• _EXERCISE_: For the data that follows, return each line unchanged and drop the pictures.

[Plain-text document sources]
* * * * *

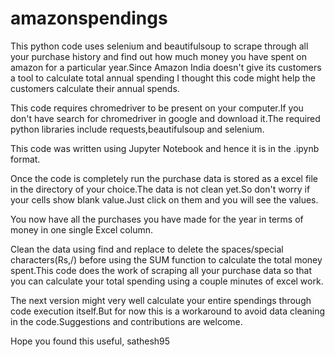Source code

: # amazonspendings
This python code uses selenium and beautifulsoup to scrape through all your purchase history and find out how much money you have spent on amazon for a particular year.Since Amazon India doesn't give its customers a tool to calculate total annual spending I thought this code might help the customers calculate their annual spends.

This code requires chromedriver to be present on your computer.If you don't have search for chromedriver in google and download it.The required python libraries include requests,beautifulsoup and selenium.

This code was written using Jupyter Notebook and hence it is in the .ipynb format.

Once the code is completely run the purchase data is stored as a excel file in the directory of your choice.The data is not clean yet.So don't worry if your cells show blank value.Just click on them and you will see the  values.

You now have all the purchases you have made for the year in terms of money in one single Excel column.

Clean the data using find and replace to delete the spaces/special characters(Rs,/) before using the SUM function to calculate the total money spent.This code does the work of scraping all your purchase data so that you can calculate your total spending using a couple minutes of excel work.

The next version might very well calculate your entire spendings through code execution itself.But for now this is a workaround to avoid data cleaning in the code.Suggestions and contributions are welcome.

Hope you found this useful,
sathesh95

* * * * *

• _ANSWER BOX_:
Source code

: # amazonspendings
This python code uses selenium and beautifulsoup to scrape through all your purchase history and find out how much money you have spent on amazon for a particular year.Since Amazon India doesn't give its customers a tool to calculate total annual spending I thought this code might help the customers calculate their annual spends.

This code requires chromedriver to be present on your computer.If you don't have search for chromedriver in google and download it.The required python libraries include requests,beautifulsoup and selenium.

This code was written using Jupyter Notebook and hence it is in the .ipynb format.

Once the code is completely run the purchase data is stored as a excel file in the directory of your choice.The data is not clean yet.So don't worry if your cells show blank value.Just click on them and you will see the  values.

You now have all the purchases you have made for the year in terms of money in one single Excel column.

Clean the data using find and replace to delete the spaces/special characters(Rs,/) before using the SUM function to calculate the total money spent.This code does the work of scraping all your purchase data so that you can calculate your total spending using a couple minutes of excel work.

The next version might very well calculate your entire spendings through code execution itself.But for now this is a workaround to avoid data cleaning in the code.Suggestions and contributions are welcome.

Hope you found this useful,
sathesh95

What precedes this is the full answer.